BEGIN

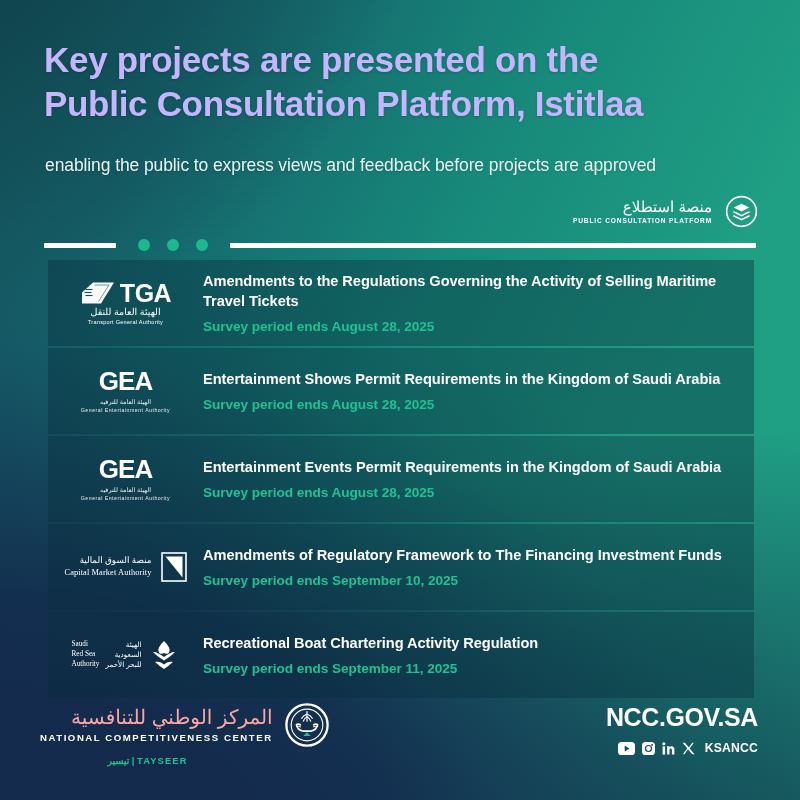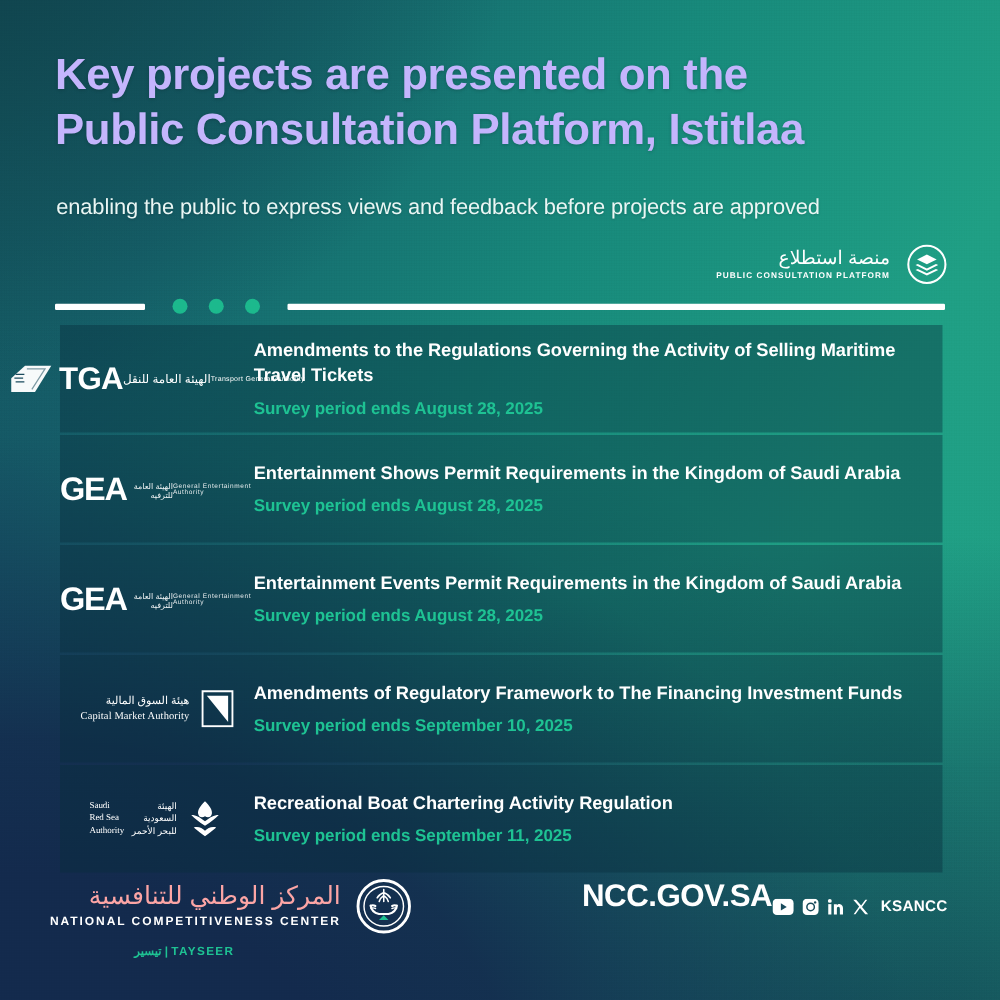--- a/index.html
+++ b/index.html
@@ -128,21 +128,21 @@
   }
   .row-meta {
     color:#1ec293;
     font-size:13.6px;
     font-weight:bold;
     margin-top:8px;
     letter-spacing:-0.05px;
   }
 
   
-  .lk { display:flex; flex-direction:row; align-items:center; line-height:1; }
+  .lk { display:flex; flex-direction:column; align-items:center; line-height:1; }
   .lk-top { display:flex; align-items:center; gap:4px; }
   .lk-word { font-size:25px; font-weight:bold; letter-spacing:-0.5px; }
   .lk-ar { font-size:9.5px; direction:rtl; margin-top:1px; letter-spacing:0.3px; white-space:nowrap; }
   .lk-en { font-size:5.6px; margin-top:3px; letter-spacing:0.25px; white-space:nowrap; }
 
   .gea-word { font-size:26px; font-weight:bold; letter-spacing:-1px; }
   .gea-ar { font-size:6.4px; direction:rtl; margin-top:5px; letter-spacing:1.1px; opacity:.92; }
   .gea-en { font-size:5.2px; margin-top:2.5px; letter-spacing:0.5px; opacity:.9; }
 
   .cma { display:flex; align-items:center; gap:9px; }
@@ -167,21 +167,21 @@
   .fl-en { color:#ffffff; font-size:9.6px; font-weight:bold; letter-spacing:1.55px; margin-top:6px; white-space:nowrap; }
   .fl-tayseer {
     color:#1ec293; font-size:9.4px; font-weight:bold;
     letter-spacing:1.1px; margin-top:7px; text-align:center;
     width:215px; white-space:nowrap;
   }
   .ncc-badge { width:46px; height:46px; flex:0 0 auto; }
 
   .footer-right {
     position:absolute; right:42px; top:703px;
-    display:flex; flex-direction:row; align-items:flex-end;
+    display:flex; flex-direction:column; align-items:flex-end;
   }
   .fr-url {
     color:#ffffff; font-size:25px; font-weight:bold; letter-spacing:-0.4px;
   }
   .fr-socials {
     display:flex; align-items:center; gap:7px; margin-top:9px;
   }
   .fr-socials svg { display:block; }
   .fr-handle {
     color:#ffffff; font-size:12.2px; font-weight:bold; letter-spacing:0.2px; margin-left:3px;
@@ -277,21 +277,21 @@
         <div class="row-body">
           <div class="row-title">Entertainment Events Permit Requirements in the Kingdom of Saudi Arabia</div>
           <div class="row-meta">Survey period ends August 28, 2025</div>
         </div>
       </div>
 
       <div class="row">
         <div class="row-logo">
           <div class="cma">
             <div class="cma-text">
-              <div class="cma-ar">هيئة السوق المالية</div>
+              <div class="cma-ar">منصة السوق المالية</div>
               <div class="cma-en">Capital Market Authority</div>
             </div>
             <svg width="26" height="30" viewBox="0 0 26 30">
               <rect x="1" y="1" width="24" height="28" fill="none" stroke="#ffffff" stroke-width="1.6"></rect>
               <path d="M4.5 4.5 L21.5 25.5 L21.5 4.5 Z" fill="#ffffff"></path>
             </svg>
           </div>
         </div>
         <div class="row-body">
           <div class="row-title">Amendments of Regulatory Framework to The Financing Investment Funds</div>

END

The listing above is to be set down word for word, without its images.

Task response ::
--- a/index.html
+++ b/index.html
@@ -128,21 +128,21 @@
   }
   .row-meta {
     color:#1ec293;
     font-size:13.6px;
     font-weight:bold;
     margin-top:8px;
     letter-spacing:-0.05px;
   }
 
   
-  .lk { display:flex; flex-direction:row; align-items:center; line-height:1; }
+  .lk { display:flex; flex-direction:column; align-items:center; line-height:1; }
   .lk-top { display:flex; align-items:center; gap:4px; }
   .lk-word { font-size:25px; font-weight:bold; letter-spacing:-0.5px; }
   .lk-ar { font-size:9.5px; direction:rtl; margin-top:1px; letter-spacing:0.3px; white-space:nowrap; }
   .lk-en { font-size:5.6px; margin-top:3px; letter-spacing:0.25px; white-space:nowrap; }
 
   .gea-word { font-size:26px; font-weight:bold; letter-spacing:-1px; }
   .gea-ar { font-size:6.4px; direction:rtl; margin-top:5px; letter-spacing:1.1px; opacity:.92; }
   .gea-en { font-size:5.2px; margin-top:2.5px; letter-spacing:0.5px; opacity:.9; }
 
   .cma { display:flex; align-items:center; gap:9px; }
@@ -167,21 +167,21 @@
   .fl-en { color:#ffffff; font-size:9.6px; font-weight:bold; letter-spacing:1.55px; margin-top:6px; white-space:nowrap; }
   .fl-tayseer {
     color:#1ec293; font-size:9.4px; font-weight:bold;
     letter-spacing:1.1px; margin-top:7px; text-align:center;
     width:215px; white-space:nowrap;
   }
   .ncc-badge { width:46px; height:46px; flex:0 0 auto; }
 
   .footer-right {
     position:absolute; right:42px; top:703px;
-    display:flex; flex-direction:row; align-items:flex-end;
+    display:flex; flex-direction:column; align-items:flex-end;
   }
   .fr-url {
     color:#ffffff; font-size:25px; font-weight:bold; letter-spacing:-0.4px;
   }
   .fr-socials {
     display:flex; align-items:center; gap:7px; margin-top:9px;
   }
   .fr-socials svg { display:block; }
   .fr-handle {
     color:#ffffff; font-size:12.2px; font-weight:bold; letter-spacing:0.2px; margin-left:3px;
@@ -277,21 +277,21 @@
         <div class="row-body">
           <div class="row-title">Entertainment Events Permit Requirements in the Kingdom of Saudi Arabia</div>
           <div class="row-meta">Survey period ends August 28, 2025</div>
         </div>
       </div>
 
       <div class="row">
         <div class="row-logo">
           <div class="cma">
             <div class="cma-text">
-              <div class="cma-ar">هيئة السوق المالية</div>
+              <div class="cma-ar">منصة السوق المالية</div>
               <div class="cma-en">Capital Market Authority</div>
             </div>
             <svg width="26" height="30" viewBox="0 0 26 30">
               <rect x="1" y="1" width="24" height="28" fill="none" stroke="#ffffff" stroke-width="1.6"></rect>
               <path d="M4.5 4.5 L21.5 25.5 L21.5 4.5 Z" fill="#ffffff"></path>
             </svg>
           </div>
         </div>
         <div class="row-body">
           <div class="row-title">Amendments of Regulatory Framework to The Financing Investment Funds</div>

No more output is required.